Researchers at the University of Arkansas theorized that one reason people with high anxiety are more likely to procrastinate at bedtime was the negative experience of trying to fall asleep while in a state of heightened arousal.
That led to a study in which they looked at whether total sleep time and bedtime delay mediate the association between anxiety and sleep problems.
“Sleep loss is a public health crisis, and if we want to help people get more sleep, the first thing we need to do is understand what’s getting in the way of their sleep,” said lead author Rebecca L. Campbell, a doctoral student in the department of psychological sciences at the University of Arkansas. “Bedtime delays may explain some of the challenges in getting enough sleep.”
In the study published in the Journal of Clinical PsychologyCampbell and fellow researcher, Ana J. Bridges, Ph.D., an assistant professor at the University of Arkansas, examined whether higher anxiety was associated with total sleep time and bedtime delay and sleep problems.
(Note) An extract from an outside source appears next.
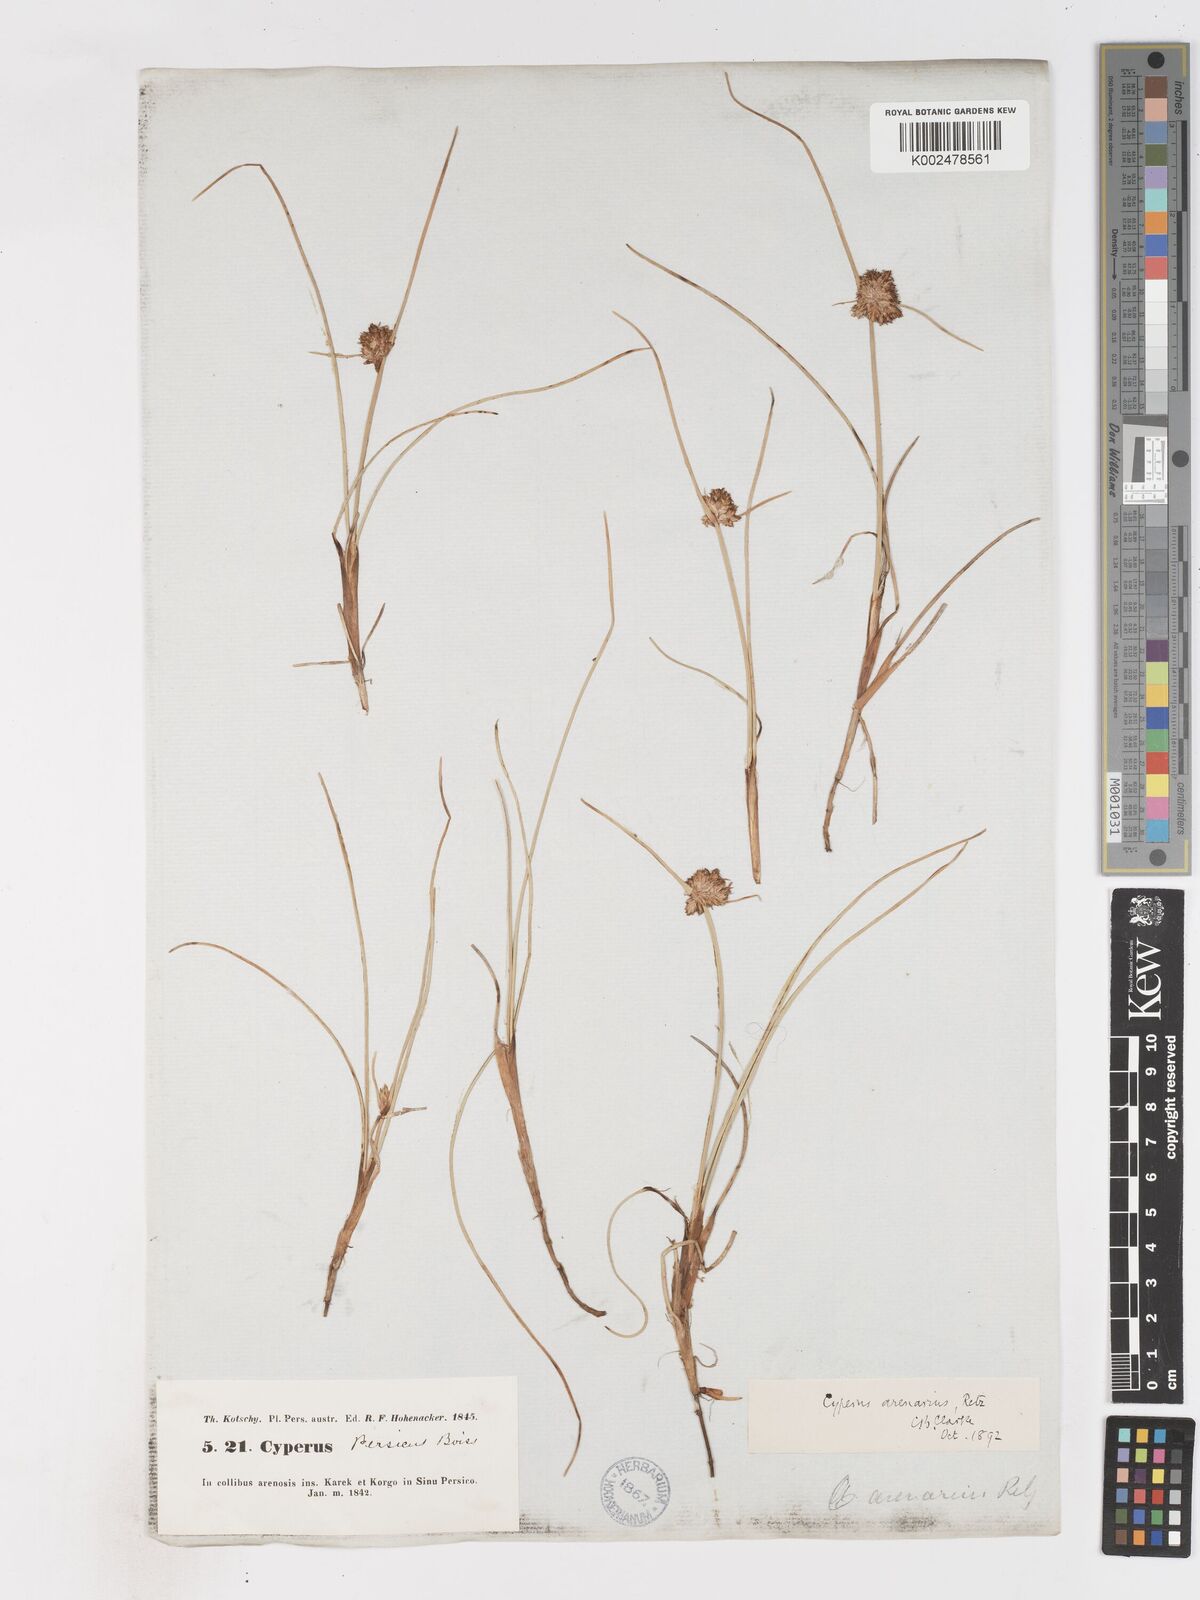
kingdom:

A cohort of 308 adult primary care patients from two clinics formed the study. About 70% of the study participants were female and the mean age was 33 years. The volunteers completed a questionnaire about psychological health and sleep behavior. They were asked about how often in the past two weeks they had felt tense, nervous, irritable, and found themselves daydreaming, worrying, or staring into space. The questionnaire also included questions about sleeping habits, such as when people went to bed, when they fell asleep and the number of hours they slept.
The total average sleep time was 7 hours per night with a delay of 1.82 hours in falling asleep. Patients who experienced longer sleep duration showed significantly less anxiety and procrastination.
The results showed that patients who were more anxious slept fewer hours per night and reported significantly more procrastination, leading the study authors to speculate that the habit might be a form of anxious avoidance.
“Using structural equation modeling, we found higher anxiety related to higher sleep problems, mediated in part by delay in bedtime but not total sleep time, says Campbell. This study highlights related factors such as anxiety and bedtime behaviors that may be effective treatment targets for sleep problems. “
Campbell and Bridges believe that mental health clinicians working with primary care patients should explore how anxiety and sleep problems may be linked and consider the role of anxiety in bedtime routines and procrastination.